The aim of the Bernese research project was to investigate robotic cochlear implantation technology that could lead to a novel implantation procedure with improved hearing outcomes for CI patients. The researchers found that the use of surgical planning software and a robotic drill process could allow access to the cochlea through a tunnel of approximately 2.5 mm in diameter in a straight line from behind the ear. However, the size and scale of such a robotic procedure mean that the robot carries out the drilling procedure without the need for direct, manual operation by the surgeon. The challenge for RCI was to design and develop a failsafe safety system that could track and control the robotic drilling activity beyond the capabilities of the human surgeon, meaning without direct visual control.
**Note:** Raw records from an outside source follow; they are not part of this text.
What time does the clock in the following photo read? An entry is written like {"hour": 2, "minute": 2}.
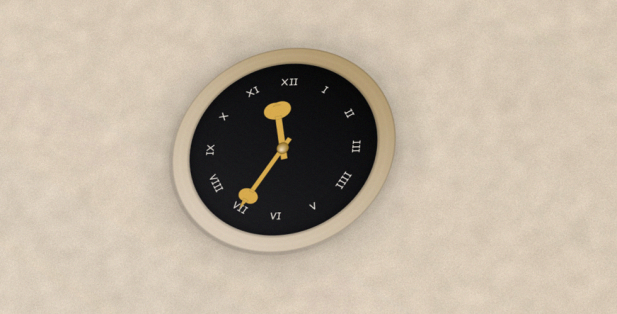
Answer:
{"hour": 11, "minute": 35}
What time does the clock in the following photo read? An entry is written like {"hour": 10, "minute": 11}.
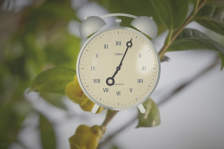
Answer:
{"hour": 7, "minute": 4}
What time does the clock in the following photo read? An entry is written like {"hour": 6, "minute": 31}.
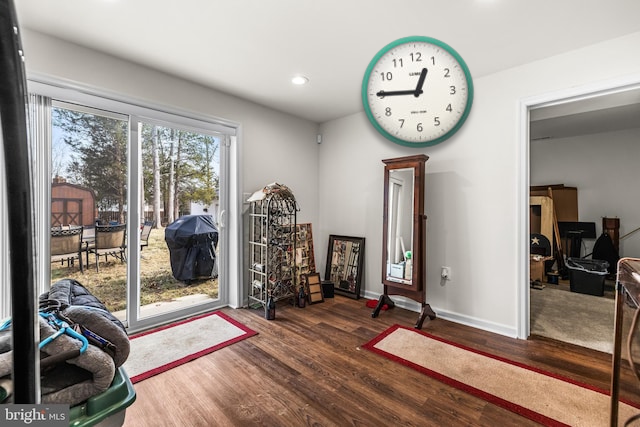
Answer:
{"hour": 12, "minute": 45}
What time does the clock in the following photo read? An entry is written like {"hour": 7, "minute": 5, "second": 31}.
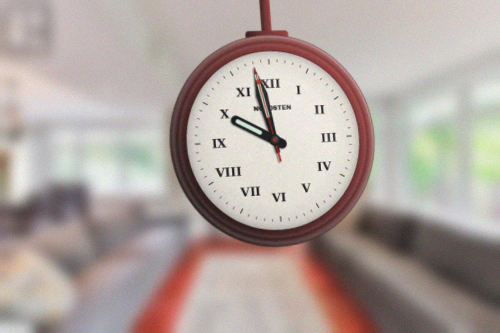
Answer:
{"hour": 9, "minute": 57, "second": 58}
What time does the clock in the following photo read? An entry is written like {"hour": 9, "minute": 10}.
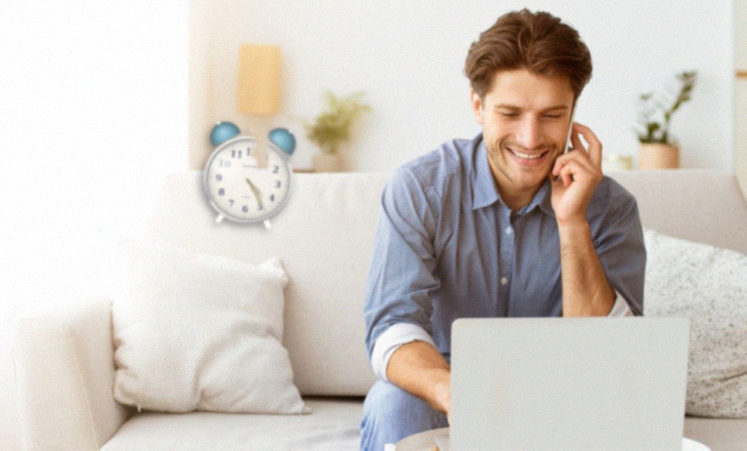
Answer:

The critical developments that have led to the breakthrough first procedure on a patient are the reliable, computer-controlled safety mechanisms applied to the actions of the robot when drilling the tunnel into the side of the patient’s head. The minimally-invasive keyhole tunnel runs at a safe distance between the facial nerve and the chorda tympani nerve into the cochlea so that the electrode wire of the implant can be inserted through this opening into the cochlea at the preplanned angle. Safe navigation and drilling inside the human ear that avoids damage to these nerves and the microscopic structures of the inner ear is accomplished through a combination of three interlocking safety components that act as the eyes, ears and touch of the surgeon.
Outlining the safety elements, Prof Weber of the ARTORG Center for Biomedical Engineering Research, University of Bern, explains: “The robot relies on a number of sensors which are a high-accuracy, optical tracking system, a sensor for resistance that can “feel” the texture of the bone while drilling, and a radar-like nerve stimulation probe that sends small electric pulses into the bone from which the robot can compute whether or not it is on the preplanned track”. All of this instrument information tells the surgeon, where the robot is at any given moment and controls safe drilling.
“This first Robotic Cochlea Implantation is the result of a decade of multidisciplinary research by a team of biomedical engineers, neuroradiologists, neurologists, audiologists, allied health professionals and surgeons,” says Prof Marco Caversaccio of the Department of ORL, Head and Neck Surgery, Inselspital, Bern. The technology underwent rigorous technical and laboratory testing stages to ensure patient safety that would allow the translation of such complex technology from the lab into the operation room.
“Our results encourage us that we have addressed many of the challenges of using a robot for cochlear implantation surgery,” Caversaccio adds.